Mass grave found under the Uffizi
Around 60 skeletons, showing no signs of trauma and buried in a hurry, could be the remains of Medieval plague victims
By Hannah McGivern. Web only
Published online: 20 February 2014
A mass grave has been discovered by workers monitoring ongoing construction at the Uffizi Gallery in Florence. The remains found buried under the museum could provide insight into a Medieval plague pandemic.
In the past five months, as work continues on the “New Uffizi” extension project, around 60 skeletons dating to the fifth or sixth century have been found. From the lack of any signs of trauma and the seemingly hurried way they were buried, archaeologists believe that the cause of death was an infectious disease.
According to the regional arm of Italy’s culture ministry in Florence, “the chronology of the burial site, once it has been verified by archaeological criteria and radiocarbon dating, could be compatible with the Justinian plague.” The superintendency is in discussions with the paleogenetics laboratory at the University of Mainz, Germany, to extract and reconstruct the DNA of the Uffizi skeletons.

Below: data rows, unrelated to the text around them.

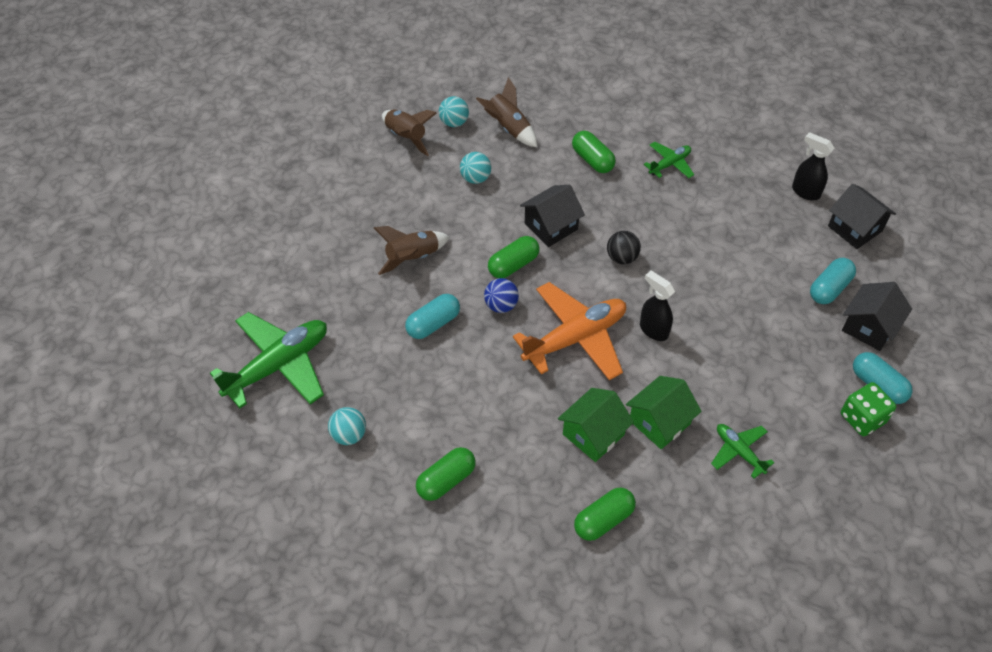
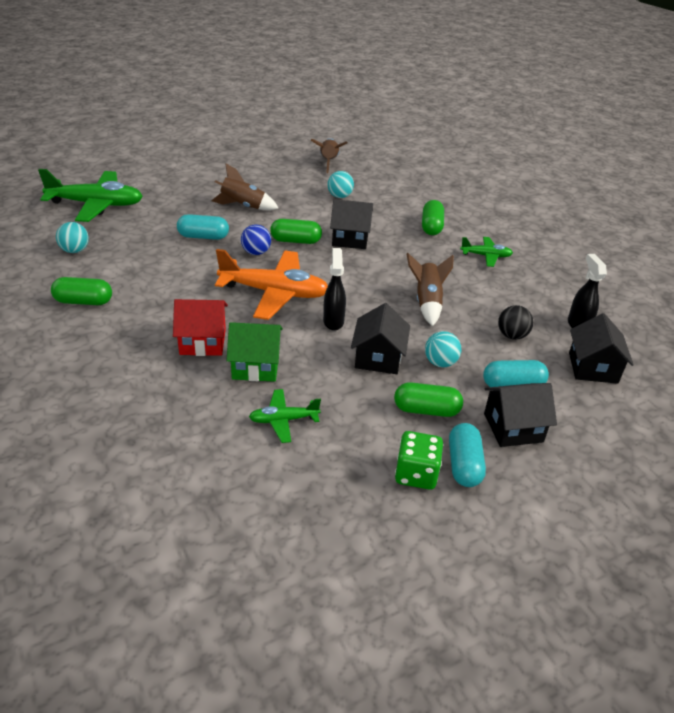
camera: 40 degrees right, 15 degrees down
turquoise ball [439,96,469,127] -> turquoise ball moved to [425,331,461,367]
brown rocket [476,77,537,147] -> brown rocket moved to [407,253,454,326]
green house [558,388,634,462] -> red house [173,299,228,356]
green capsule [574,488,636,541] -> green capsule moved to [394,382,463,417]
black ball [607,231,641,264] -> black ball moved to [498,305,533,340]
green plane [711,424,774,478] -> green plane turned 105 degrees counterclockwise [249,389,321,443]
none -> black house [351,303,410,374]

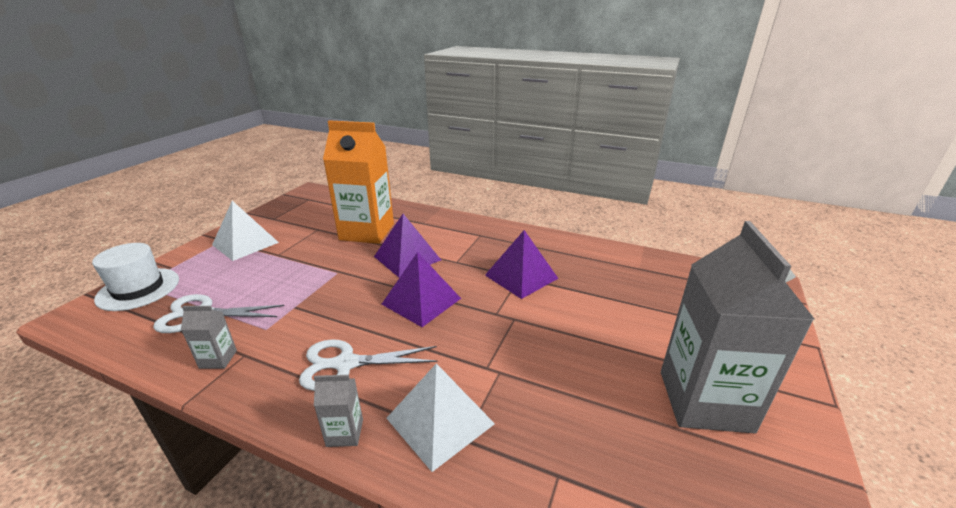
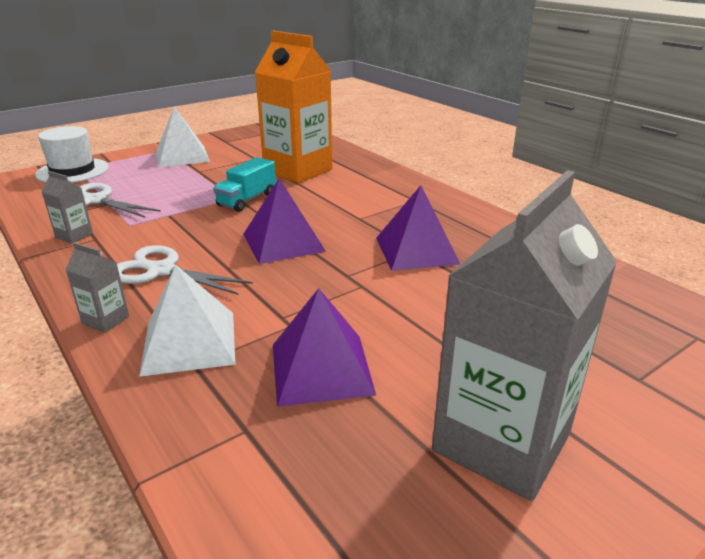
camera: 30 degrees right, 0 degrees up
purple pyramid [374,214,441,277] -> purple pyramid moved to [273,288,376,407]
none -> turquoise truck [213,157,276,212]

Analysis may reveal the presence of Yersinia pestis, the bacterium that caused the sixth-century pandemic that was named after the reigning Byzantine emperor and, 800 years later, the bubonic plague.
The macabre remains offer archaeologists an unprecedented sample from a lesser-known period in Florence’s history and are expected to yield new insights into how the city’s residents lived—and died—more than 1,500 years ago. And archaeologists expect to find more as they continue digging, since the Uffizi mass grave is “only a small portion of a vast burial ground”, the superintendency said.